When I said, "I'd watch Gene Hackman read the phone book," I didn't mean it literally, and yet, here we have Runaway Jury, an insultingly dumb "legal" thriller adapted by four screenwriters from John Grisham's novel. This paperback read of a movie, like water off a duck's back, takes a quick, slick downward slide mitigated only by stars John Cusack, Dustin Hoffman, Rachel Weisz, and Hackman.
Though Grisham's book detailed a tobacco case, this long-troubled project morphs the issue into gun control. The gun issue allows for a sensationalistic opening sequence that, despite its superfluity, sparks more interest than just about anything which follows. The other good scene succeeds in spite of a flurry of cliches because its actors are Hackman and Hoffman, one-time roommates finally sharing the screen (Hackman tells Hoffman their crackling bathroom altercation is "An overdue pleasure").

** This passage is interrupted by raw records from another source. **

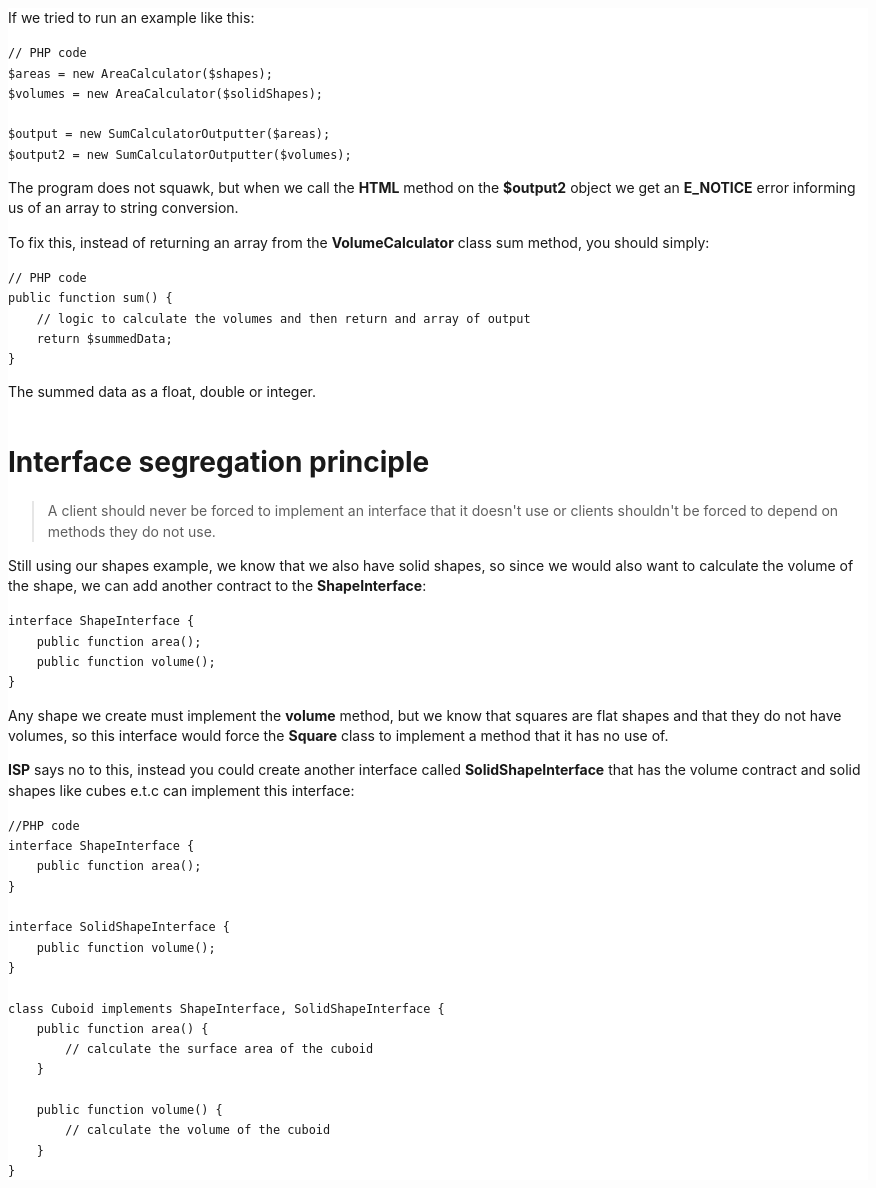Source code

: If we tried to run an example like this:
```
// PHP code
$areas = new AreaCalculator($shapes);
$volumes = new AreaCalculator($solidShapes);

$output = new SumCalculatorOutputter($areas);
$output2 = new SumCalculatorOutputter($volumes);
```

The program does not squawk, but when we call the **HTML** method on the **$output2** object we get an **E_NOTICE** error informing us of an array to string conversion.

To fix this, instead of returning an array from the **VolumeCalculator** class sum method, you should simply:
```
// PHP code
public function sum() {
    // logic to calculate the volumes and then return and array of output
    return $summedData;
}

```

The summed data as a float, double or integer.

# Interface segregation principle

> A client should never be forced to implement an interface that it doesn't use or clients shouldn't be forced to depend on methods they do not use.

Still using our shapes example, we know that we also have solid shapes, so since we would also want to calculate the volume of the shape, we can add another contract to the **ShapeInterface**:

```
interface ShapeInterface {
    public function area();
    public function volume();
}

```

Any shape we create must implement the **volume** method, but we know that squares are flat shapes and that they do not have volumes, so this interface would force the **Square** class to implement a method that it has no use of.

**ISP** says no to this, instead you could create another interface called **SolidShapeInterface** that has the volume contract and solid shapes like cubes e.t.c can implement this interface:

```
//PHP code
interface ShapeInterface {
    public function area();
}

interface SolidShapeInterface {
    public function volume();
}

class Cuboid implements ShapeInterface, SolidShapeInterface {
    public function area() {
        // calculate the surface area of the cuboid
    }

    public function volume() {
        // calculate the volume of the cuboid
    }
}
```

The first scene sets up a prominent civil suit against a gun manufacturer. Hoffman's deceptively simple New Orleans lawyer Wendall Rohr represents a determined widow; Hackman's hot-tempered "jury consultant" Rankin Fitch operates an illegal Batcave with a staff of twenty and rows of supercomputers, all dedicated to the task of buying a verdict for the defendant. The filmmakers obscure the relative merits of the case with the initial (and never challenged) assumption that Rohr is good and Fitch is bad. For a courtroom movie, this one devotes precious little time to its own trial.
Instead, we're "treated" to an endless series of preposterous situations cooked up to score plot points. Seemingly, everyone in the tainted jury pool has a hidden agenda (one, an icognito protestor, is ferreted out by Fitch in an early and awkward display of his interpretive genius). The characters played by Cusack (a juror) and Weisz (a free agent) represent the story's true nature: a liberal fantasy of vigilante justice which can take its place beside popular entertainments like Ransom. Rest assured, the bad guys get theirs in the end.
Grisham's canned issues about jury consultancy spark interest, but the film abandons them: Fitch's epigram "Trials are too important to be left up to juries" serves only as spackle between foot chases, plot-twisting reversals, and emotional hokum. A whirlwind jury selection sequence represents the best use of the film's Bruckheimer-esque slickness, but elsewhere, the film could surely benefit from long takes in place of Cuisinart editing.
At one point, Hoffman sputters, "In 34 years, that's the most absurd thing I've ever seen," and he might well be describing any scene from Runaway Jury.